Governance Charter for Managing New Product Investments
Updated: Mar 9
Dear Reader, Joe the CEO, Leon the Product Line Director and Emily the Product Manager are hard working people, very motivated to make their company successful. But each of them is a little powerless. Why powerless, and what can we do about it?
Joe is of course in a special position: as a CEO he has a series of steering instruments, like Strategy and KPI Setting, Strategic Initiatives and the Allocation of Budgets . The most relevant Steering instrument is of course that he can set the financial targets for his reports, his board members like the CTO, CMO and the Commercial VPs. And still powerless? I think so, because big organization are not like small startups, there is a big distance between the CEO (the boss) and the shop floor. How can Joe be confident that his organization will deliver in line with the targets, the timeline targets, strategic targets and of course the financial targets. There are so many layers between the Board room and for example a software developer or an industrial designer. How can the CEO be sure that these people contribute their ideas, designs, work, to the company strategies? How can he be sure that these guys don’t take decisions that have an unintentional substantial impact on the company plans? (Note: this risk is per definition embedded in several Agile methodologies. Agile gives a lot of power to the developers, the shop floor.)

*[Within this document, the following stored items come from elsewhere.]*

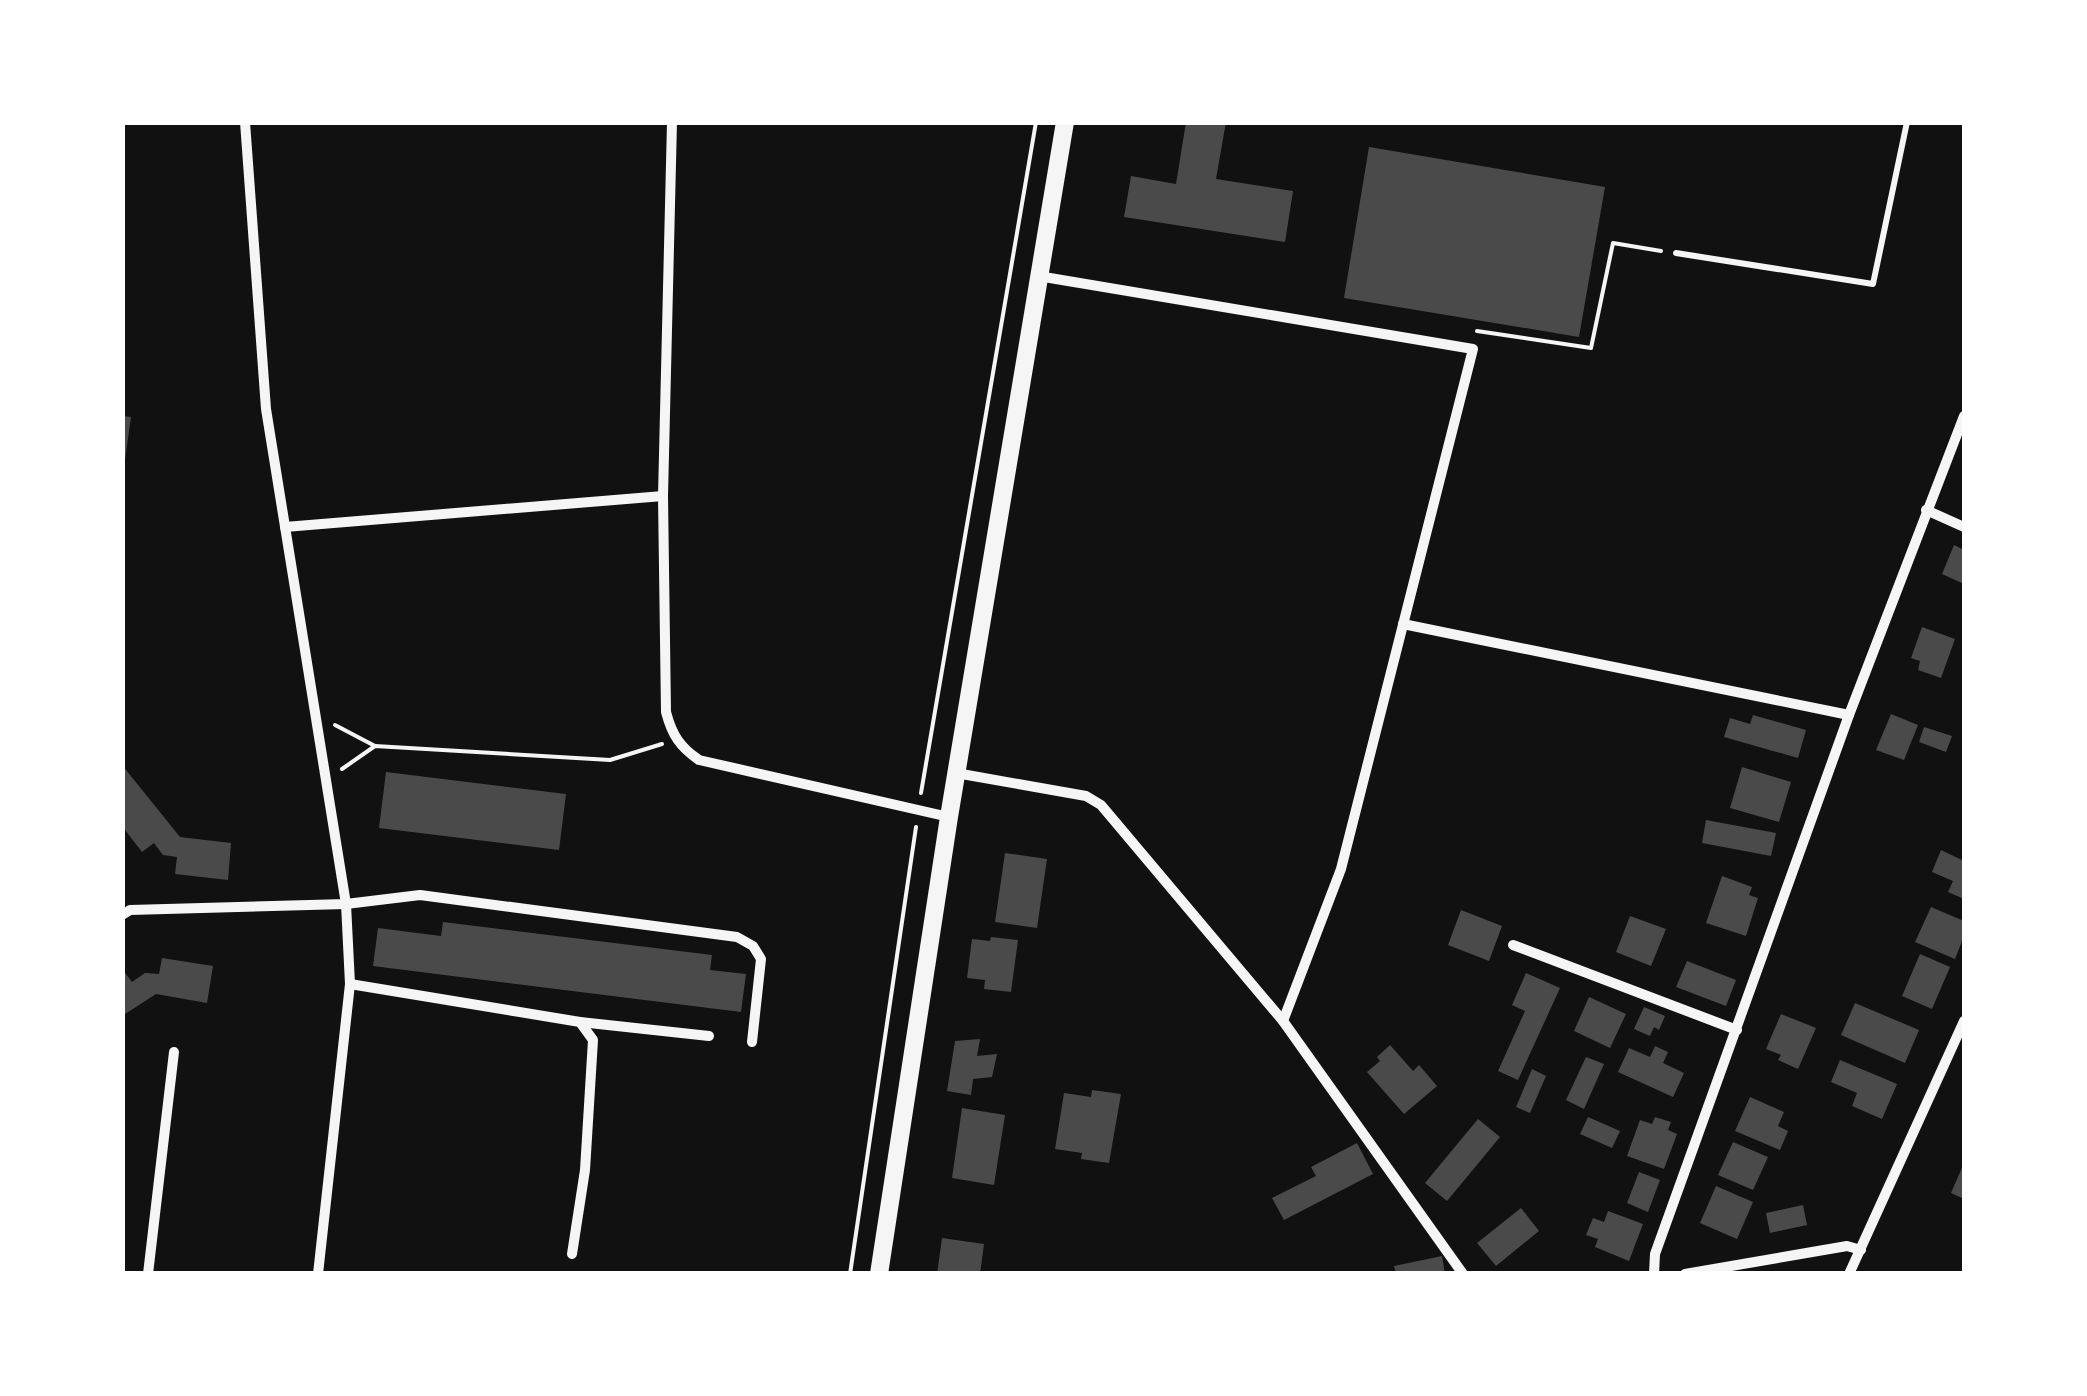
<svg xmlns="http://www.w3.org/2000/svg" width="2087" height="1396" viewBox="0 0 2087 1396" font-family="Barlow,sans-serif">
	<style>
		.building { fill: #4a4a4a }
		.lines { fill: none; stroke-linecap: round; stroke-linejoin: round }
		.path { stroke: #f5f5f5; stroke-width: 4 }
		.service { stroke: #f5f5f5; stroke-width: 6 }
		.minor { stroke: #f5f5f5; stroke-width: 10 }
		.tertiary { stroke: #f5f5f5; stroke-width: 18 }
	</style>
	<rect width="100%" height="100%" fill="#111"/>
	<!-- building -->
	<g class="building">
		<path d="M1186,122H1226L1216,179L1293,191L1285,242L1124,217L1131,176L1176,184Z"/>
		<path d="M1369,147L1605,187L1579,337L1344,298Z"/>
		<path d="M122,416L131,417L125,460H122Z"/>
		<path d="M1954,545L1964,550V584L1942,574Z"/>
		<path d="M1922,627L1955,639L1941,678L1918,670L1920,661L1911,658Z"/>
		<path d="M1891,714L1918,725L1904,760L1876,750Z"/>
		<path d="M1753,715L1806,730L1798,758L1724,737L1730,718L1750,724Z"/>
		<path d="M1924,727L1952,736L1946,752L1919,742Z"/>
		<path d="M122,765L180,837L231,843L228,880L175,874L177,857L163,855L154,843L142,852L122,826Z"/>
		<path d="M1742,767L1791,782L1779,822L1730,808Z"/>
		<path d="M386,772L566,794L559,850L379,828Z"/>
		<path d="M1706,820L1776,833L1771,856L1702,843Z"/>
		<path d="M1941,850L1964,861V899L1948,892L1953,881L1932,872Z"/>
		<path d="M1005,853L1047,859L1037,928L995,922Z"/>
		<path d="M1722,876L1752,887L1749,895L1758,898L1746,936L1706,923Z"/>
		<path d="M1931,907L1964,921V936L1955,959L1915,942Z"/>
		<path d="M1461,910L1502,926L1489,961L1448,945Z"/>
		<path d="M1630,916L1666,929L1651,966L1616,952Z"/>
		<path d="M443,922L712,955L710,970L746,974L741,1012L373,966L378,928L441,936Z"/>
		<path d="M991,937L1018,940L1011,992L984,989L985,980L967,978L972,939L990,941Z"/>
		<path d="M1920,954L1950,967L1932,1009L1902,996Z"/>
		<path d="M162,958L213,966L207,1003L156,994L122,1016V969L132,982L145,973L159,974Z"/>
		<path d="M1687,961L1736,980L1726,1006L1676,987Z"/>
		<path d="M1526,973L1560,988L1518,1080L1498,1071L1525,1011L1512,1005Z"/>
		<path d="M1589,997L1626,1014L1610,1048L1574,1031Z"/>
		<path d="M1855,1003L1919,1030L1905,1063L1841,1035Z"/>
		<path d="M1644,1007L1665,1016L1659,1030L1654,1027L1650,1036L1634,1029Z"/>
		<path d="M1781,1014L1816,1028L1798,1069L1778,1060L1781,1055L1766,1049Z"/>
		<path d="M980,1039L977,1056L997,1054L992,1077L973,1079L971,1095L947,1091L955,1041Z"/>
		<path d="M1390,1045L1413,1071L1419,1065L1437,1086L1404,1114L1367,1072L1380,1061L1377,1057Z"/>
		<path d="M1655,1046L1668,1052L1663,1063L1684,1073L1673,1097L1618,1072L1629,1048L1650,1057Z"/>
		<path d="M1586,1057L1604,1064L1584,1109L1566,1100Z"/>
		<path d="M1840,1060L1897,1084L1882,1119L1852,1106L1857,1093L1831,1082Z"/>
		<path d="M1532,1069L1546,1076L1530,1113L1516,1107Z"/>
		<path d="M1092,1090L1121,1094L1109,1163L1081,1159L1082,1153L1055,1149L1064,1093L1091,1097Z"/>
		<path d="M1750,1097L1784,1112L1778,1126L1788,1131L1780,1150L1735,1131Z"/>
		<path d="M962,1108L1005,1115L994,1185L952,1178Z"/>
		<path d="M1588,1117L1620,1131L1612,1148L1580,1134Z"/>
		<path d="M1655,1117L1671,1122L1668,1130L1677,1134L1664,1169L1627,1156L1640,1120L1652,1124Z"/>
		<path d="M1478,1119L1500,1137L1447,1201L1425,1183Z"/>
		<path d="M1733,1142L1768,1157L1753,1190L1718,1175Z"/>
		<path d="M1357,1143L1373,1174L1284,1220L1272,1198L1316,1176L1311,1167Z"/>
		<path d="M1964,1163V1199L1951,1193Z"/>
		<path d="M1639,1172L1660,1180L1648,1212L1627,1203Z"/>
		<path d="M1716,1186L1753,1202L1737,1239L1700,1223Z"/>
		<path d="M1803,1205L1807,1225L1770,1233L1766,1213Z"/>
		<path d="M1521,1208L1539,1231L1496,1266L1477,1243Z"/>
		<path d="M1608,1211L1643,1224L1629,1261L1595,1247L1598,1239L1586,1235L1593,1218L1604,1222Z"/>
		<path d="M942,1238L984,1244L980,1274H937Z"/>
		<path d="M1442,1256L1445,1274H1396L1394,1266Z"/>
	</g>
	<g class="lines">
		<!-- path -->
		<g class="path">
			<path d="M1477,331L1591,348L1613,243L1661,251"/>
			<path d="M335,725L375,746"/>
			<path d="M342,769L375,746L610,760L662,744"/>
			<path d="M921,793L1036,122"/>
			<path d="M850,1274L916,827"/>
		</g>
		<!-- service -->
		<path class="service" d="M1676,253L1873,284L1907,122"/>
		<!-- minor -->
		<g class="minor">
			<path d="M245,122L266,409L346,904L350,984L318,1274"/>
			<path d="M672,122L663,496L666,712C672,735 680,747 699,760L949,817"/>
			<path d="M1038,276L1473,349L1341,869L1283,1021"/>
			<path d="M1926,510L1964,527"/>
			<path d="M285,527L663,496"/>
			<path d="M1403,624L1849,715"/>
			<path d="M956,773L1086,796L1101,805L1283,1021L1463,1274"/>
			<path d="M122,915L130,910L346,904L420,895L737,937L753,946L761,959L752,1042"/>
			<path d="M1513,945L1737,1030"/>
			<path d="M350,984L580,1022L709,1036"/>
			<path d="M572,1254L585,1170L593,1040L580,1022"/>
			<path d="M148,1274L174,1052"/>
			<path d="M1654,1274L1655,1254L1849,715L1964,416"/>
			<path d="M1685,1274L1847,1246L1861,1250"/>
			<path d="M1849,1274L1964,1021"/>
		</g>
		<!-- tertiary -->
		<path class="tertiary" d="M879,1274L949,817L1065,122"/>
	</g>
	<!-- border -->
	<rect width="2087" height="1396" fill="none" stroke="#ffffff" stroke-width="250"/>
</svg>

When you look at the positions of the Product Line Manager and the Product Manager, you could say that they are in central management positions, but mostly they don’t own the budgets. As Leon said: “I don’t have the budget to enforce internal deliveries, I have to ask, agree and coordinate”. One level lower in the hierarchy Emily faces in fact the same challenge, she cannot enforce results, she has to coordinate and deal with unexpected events, lack of resources. Dependent on goodwill.
I do not expect that large companies will change their traditional budget allocations, they will continue to allocate annual budgets to R&D, Engineering Departments, Production, Marketing and Branding. So these departments are the resource owners and have traditionally an intrinsic powerful position. Compare it with IT. IT is a facilitating function, but because infrastructure is such a sensitive, mission critical function, IT is quite powerful in the decision making. IT can make or break initiatives, to a certain extend of course. The same is true for Engineering. Engineering can always call on technical problems, unforeseen conditions and events and therefore lack of critical resources, to justify delay and scope changes. The same is true for Production, I saw so often that Product Management had to wait a long time for a product trial in the plant. There is not always a pilot plant, so testing often has to happen while production has to continue, so product managers depend on the goodwill of the plant directors.
The only way that I know to create a so called “Balance of Powers” and put Product Line Managers and with them Product Managers in a better position to make their targets, is to introduce a so called “Rules of Governance Charter”, that is owned by the CEO, and is undersigned by the Board members. The Governance Charter defines who is mandated to decide what, who should review what, who can start or stop an investment, who is accountable for what, and for which data, and how internal agreements and contracts between the functions should be formulated. In a transparent manner. For example, it defines who has to commit what to the Product Line Roadmaps, in any case the delivering parties. If the internal delivering parties, departments, commit to timelines (deadlines) and specifications, for example of certain Features, as if they are 3rd party suppliers, and, if there is a management system to track the decision making and commitments, fully transparent also for the CEO, then the coordination and realization of new product roadmaps should be easier, not be built on collegial goodwill but on clear regulations. In the end the resources belong to the company as a whole, and the CEO has to have a decision making and accountability framework that gives his Product Line Directors who have revenue targets the means to coordinate with a real steer in their hands. And the Engineering departments have an analog engineering roadmap, a solid work agenda, to be efficient and effective. A clear Governance Charter avoids duplication of management structures. You don’t want unconnected strategies and agendas. These are very expensive and counterproductive. No news under the sun.
Decision making has to be transparent, well organized and systematic. Without this a company cannot have direction, agility and short lines between strategy and execution. Also a large organization can be flexible and agile, and be steered. A good Balance of Powers and Rules of Governance Charter are conditional if you need speed and agility, in complex technical situations, if you need to control cost, and if you have to go into one and only business direction, together, in harmony.
I will write more about Governance in my next blogs.